AOK will sich gegen Betrug wappnen
Krankenkasse fordert bundesweites Register
München Die AOK Bayern fordert zusätzliche Möglichkeiten, um Betrug im Gesundheitswesen zu bekämpfen. Seit dem Jahr 2004 hat die größte gesetzliche Krankenkasse im Freistaat Betrügereien und Falschabrechnungen mit einem Volumen von mehr als 60 Millionen Euro aufgedeckt.
In vielen Fällen fehlten aber Möglichkeiten, um effektiv gegen Kriminelle vorzugehen, kritisierte der AOK-Verwaltungsratsvorsitzende Matthias Jena am Mittwoch bei der Vorstellung eines Berichts zur Betrugsbekämpfung in München. Es sei „völlig untragbar“, dass betrügerische Pflegedienste ihren Standort in ein anderes Bundesland verlegen könnten, ohne dass die dortigen Kassenmitarbeiter Informationen über die Vergangenheit der Pflegedienst-Chefs erhielten. Die Politik müsse ein bundesweites Zentralregister einrichten, in dem gespeichert werde, wer durch Betrug aufgefallen sei, forderte die AOK.
Bayerns Gesundheitsministerin Melanie Huml (CSU) erklärte dazu, ihr Ressort werde prüfen, „ob es Anlass gibt, generelle Schlussfolgerungen zu ziehen und zum Beispiel Rechtslücken zu schließen“.
Kriminelles Verhalten gebe es in allen Bereichen des Gesundheitswesens, erklärte die AOK. Der Betrugsbeauftragte der Kasse, Dominik Schirmer, nannte als Beispiel einen Arzt, der sich nicht nur von Patienten, sondern auch von deren Angehörigen ihre Krankenversicherungskarten habe geben lassen, um Untersuchungen und Therapien abzurechnen, die er gar nicht erbracht habe.
Bei Pflegediensten komme es vor, dass sie für Behandlungen mehrere Anfahrten abrechneten, obwohl die entsprechenden Leistungen alle beim gleichen Besuch erbracht würden, berichtete Schirmer. Ein Sanitätshaus habe minderwertige BilligMatratzen zur Vermeidung von Hautschäden ausgeliefert, der AOK dann aber den Preis für teure Produkte in Rechnung gestellt. Im Schnitt bearbeite die Kasse jeden Tag sieben Verdachtsfälle auf Betrug.
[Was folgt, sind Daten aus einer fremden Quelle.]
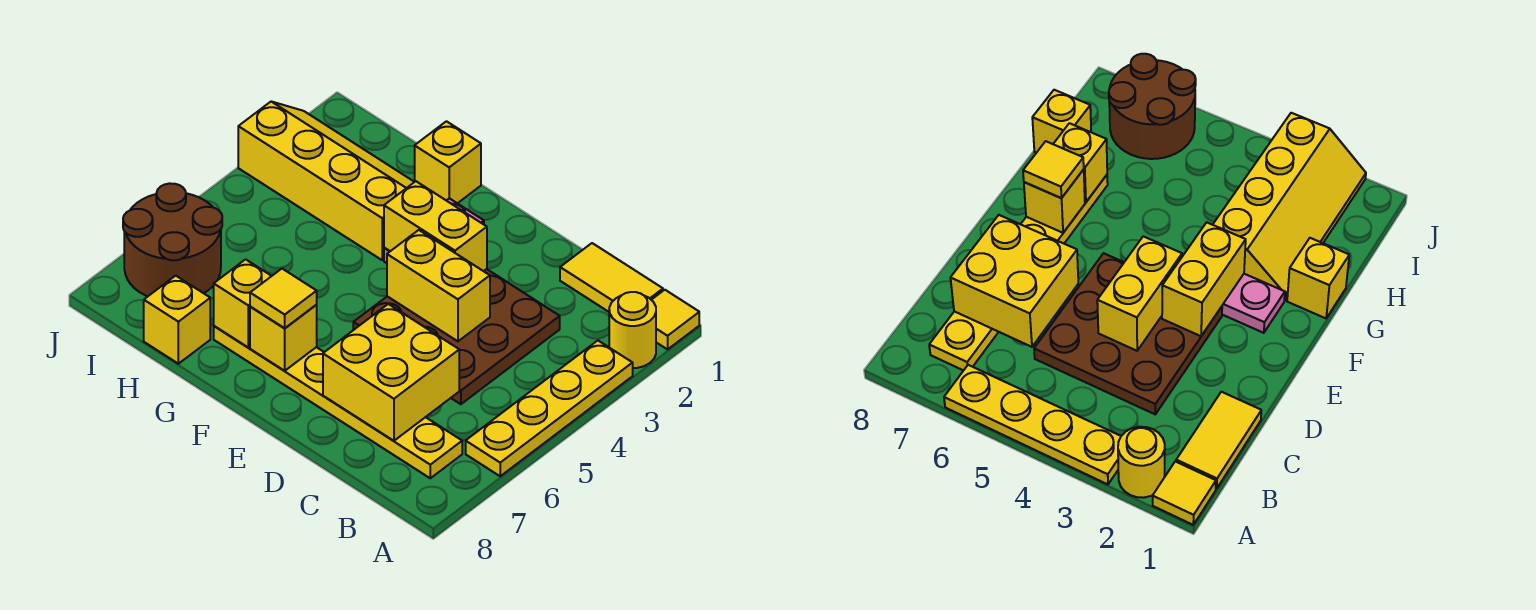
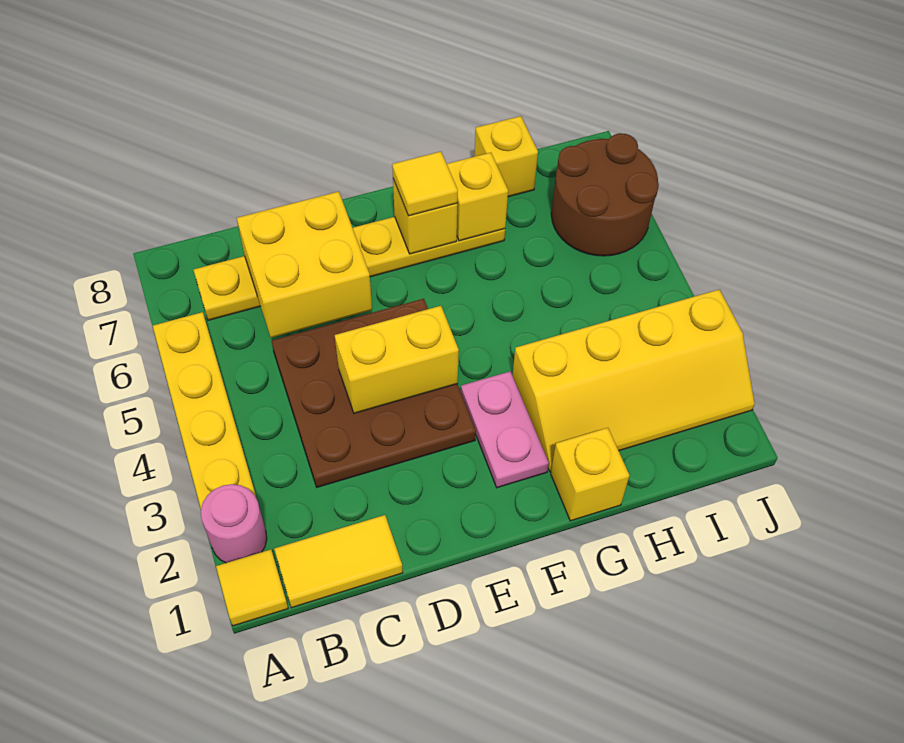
yellow 1x1 round brick [609,292,656,368] -> pink 1x1 round brick [201,484,267,563]
yellow 1x2 brick [384,181,487,271] -> none

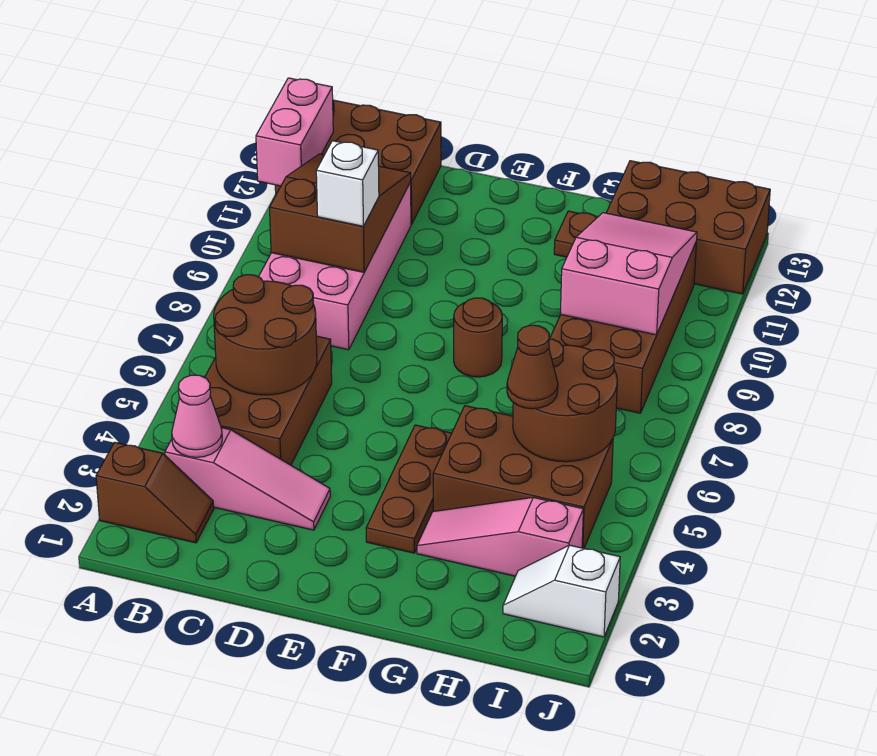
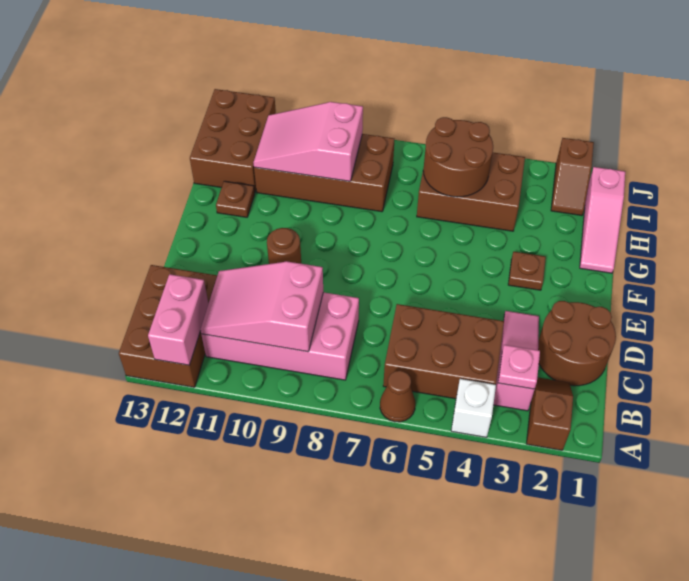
pink 1x2 brick [256,78,333,186] -> pink 1x2 brick turned to [148,274,209,365]
pink 1x1 cone [172,375,222,457] -> pink 1x1 plate [498,345,540,389]
brown 2x2 round brick [214,275,317,395] -> brown 2x2 round brick moved to [538,301,616,386]
brown 2x3 slope [270,154,411,272] -> pink 2x3 slope [200,261,323,352]
white 1x1 brick [316,141,379,226] -> white 1x1 brick moved to [451,379,496,437]
brown 1x3 plate [366,425,452,553] -> brown 1x1 plate [508,252,546,290]
brown 1x1 round brick [454,298,502,377] -> brown 1x1 round brick moved to [267,228,301,264]
pink 1x3 slope [417,497,583,576] -> pink 1x3 slope moved to [580,167,625,273]
brown 2x3 brick [433,406,613,548] -> brown 2x3 brick turned to [417,153,525,231]
brown 1x1 cone [507,325,558,409] -> brown 1x1 cone moved to [380,371,415,422]
white 1x2 slope [503,545,620,637] -> brown 1x2 slope [551,138,594,216]

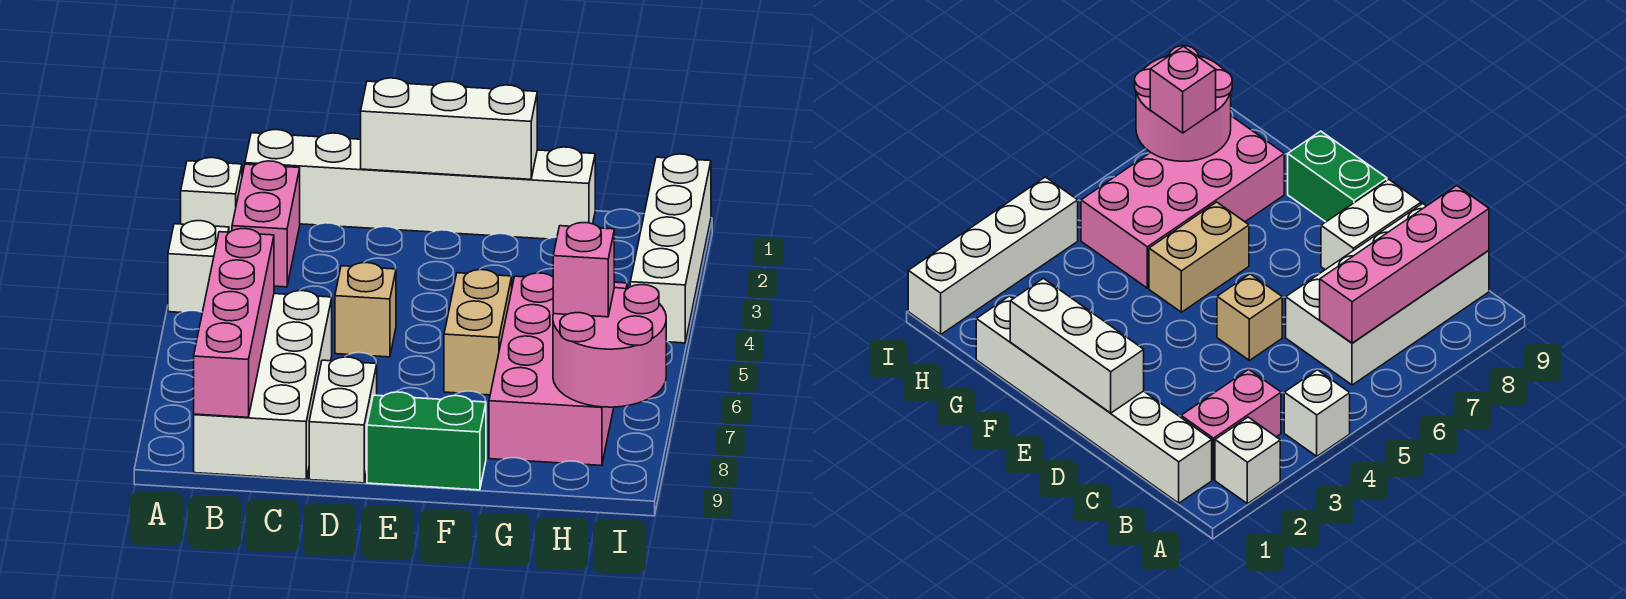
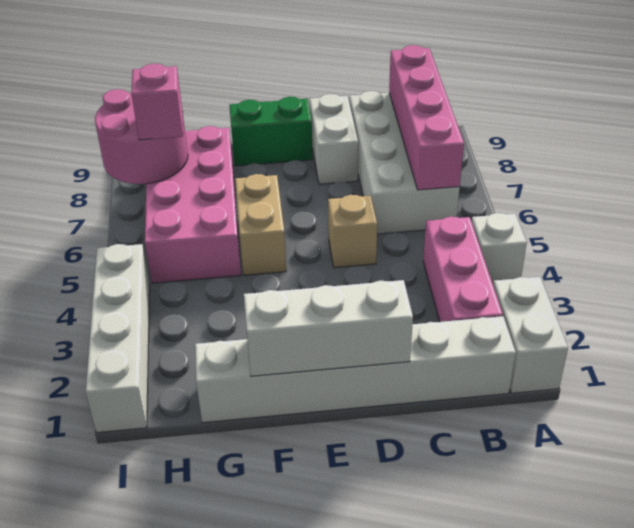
white 1x1 brick [181,158,242,232] -> white 1x2 brick [493,277,568,393]
pink 1x2 brick [232,161,300,287] -> pink 1x3 brick [423,217,503,322]

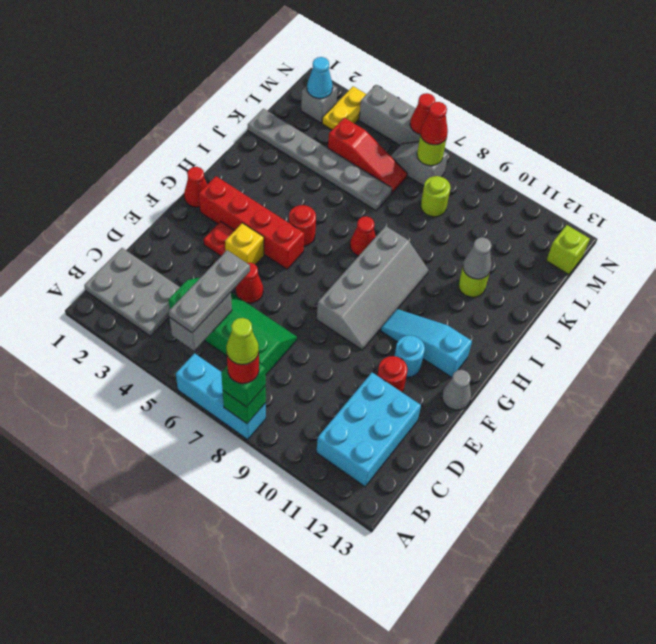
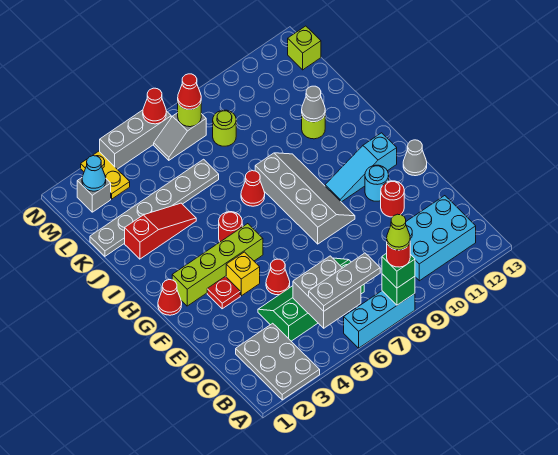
grey 2x3 plate [84,248,180,336] -> grey 2x3 plate turned to [236,323,320,400]
grey 1x2 brick [170,292,232,351] -> grey 2x2 brick [293,256,361,328]
grey 1x3 plate [169,250,250,333] -> grey 1x3 plate turned to [309,253,380,311]
cyan 2x3 brick [316,372,421,487] -> cyan 2x3 brick turned to [406,196,476,281]
red 1x4 brick [199,176,304,269] -> lime 1x4 brick [172,224,263,306]
red 1x3 slope [328,118,407,193] -> red 1x3 slope moved to [125,203,196,259]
Nach Einschätzung Schirmers gehen Betrüger „nicht nur dreist und unanständig vor, sondern auch immer professioneller“. So würden in der Pflege Leistungen meist auf Papier dokumentiert, was für die Kassen nur mit großem Aufwand zu kontrollieren sei.
Gleichzeitig würden Pflegedienste Computerprogramme einsetzen, um herauszufinden, wie sie Falschabrechnungen so gestalten könnten, dass diese nicht zu erkennen seien. Schirmer forderte eine weitreichende Verpflichtung der Pflegedienste, ihre Leistungen digital zu dokumentieren.